Beneath his mask, Tony smirked. "Oh, is that how you like to pla-"
"Silence!"
"Oookay," Tony quickly conceded. He dropped to his knees. From this angle Doom looked even taller and more powerful, like an angry god. Doom's dark eyes watched him from that curiously beautiful cracked face, and Tony could feel himself getting hard. Shit, he thought to himself, I'm more fucked up than I thought.
"Remove your gloves," Doom ordered him.
Tony's gauntlets clattered to the floor. Doom reached for his own belt, and a thrill went through Tony's whole body from his scalp to his toes. He hated Doom. He wanted to fuck his brains out. It was like every doomed relationship he'd ever had, distilled into pure adrenaline.
Doom did something that Tony couldn't see clearly to his belt, and that tunic billowed open more loosely. "Now," said Doom, as though he were merely gearing up for another monologue, "worship me, minion."

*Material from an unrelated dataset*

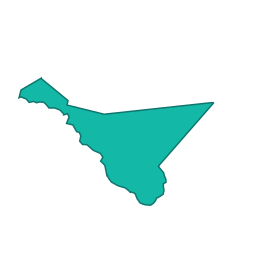 Esperance, Soufrière, Saint Lucia (Mercator projection), rotated 157°
{"feature_id": "8701671B42907640167452", "entity_name": "Esperance", "entity_type": "district", "adm_level": 2, "iso_a3": "LCA", "parent_name": "Saint Lucia", "parent_adm1": "Soufrière", "projection": "mercator", "projection_center": [-61.035, 13.845], "detail": "fine", "context": "isolated", "style": "filled", "palette": "teal", "viewbox_px": 256, "rotation_deg": 157, "n_neighbors": 0, "source": "geoboundaries", "source_scale": "gbopen_adm2", "svg_char_len": 1081}
<svg xmlns="http://www.w3.org/2000/svg" viewBox="0 0 256 256"><g transform="rotate(157 128 128)"><path d="M39.5,117.6L39.5,117.8L40.9,118.6L144.6,150.0L145.0,150.3L174.6,172.5L175.2,172.9L172.5,176.7L188.5,207.3L188.3,207.8L211.6,204.8L216.5,198.4L214.4,198.5L210.3,194.4L209.0,190.2L204.5,189.3L202.3,187.0L199.2,186.5L195.6,184.7L194.2,181.9L192.9,177.3L187.5,175.0L183.5,170.9L181.6,165.7L182.0,165.2L181.4,165.1L178.0,164.8L178.0,163.2L178.0,161.1L182.8,156.2L180.2,154.3L177.6,152.4L176.7,144.7L174.5,142.9L174.5,139.2L177.6,134.7L176.3,130.6L172.3,128.7L168.7,121.0L163.4,115.5L162.5,111.0L166.1,108.2L165.4,106.5L163.9,102.8L165.9,92.9L165.5,93.2L165.5,89.4L164.4,84.7L159.6,78.6L153.9,73.9L151.9,70.2L151.0,67.8L150.1,67.9L147.2,65.2L147.1,63.2L147.2,59.1L146.1,54.2L142.9,51.1L140.8,49.9L137.6,48.2L134.5,48.6L131.8,49.9L129.0,52.2L124.4,52.7L122.6,53.1L121.5,53.3L119.2,56.6L118.4,60.0L117.2,62.9L114.9,63.1L114.3,63.1L113.2,65.8L113.2,69.8L112.7,72.9L113.7,76.3L115.1,80.6L113.7,81.2L114.8,81.1L39.5,117.6Z" fill="#14b8a6" stroke="#0f766e" stroke-width="1.5"/></g></svg>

Tony's hands glided up the smooth metal plates covering Doom's legs to slip inside the fabric of his tunic. He had to fight past several layers of fabric and a codpiece to find -- oh, wow. Somehow the idea that Doom was a man and had a cock hadn't seemed organic to Tony before. He'd always perceived Doom as a force of pure malevolence who'd sprung into the world fully formed like a tin-plated Athena from Zeus' head, not a man of flesh and blood (and metal, and magic). His hands were much too dry, and he didn't dare remove his mask to spit on them. So Tony settled for gently stroking the swelling organ, dimly noting through his stupor that Doom was uncut. He is European, after all.
Doom's cock was the same sugar brown as his skin, and Tony had a mad desire to wrap his mouth and tongue around it, but he had just enough reason left to keep his mask (and his secret identity) intact. It didn't take long for Doom to become rock hard, and rock against Tony's hand. He was still eerily silent, staring down at Tony, his bisected upper lip twitching. "Fuck, yes," muttered Tony, and then Doom came into his hand in long, heavy spurts. "Beautiful. Fucking beautiful."
Doom made him wipe him off, then tuck him back into his tunic. "Now," he said at last, his voice annoyingly nonchalant, "back to the task at hand." He strode over to the time machine, laying near-forgotten on the table. Tony, who was still so hard he could cry, glared at him fiercely.
"You ever hear of 'all work and no play', Doom?"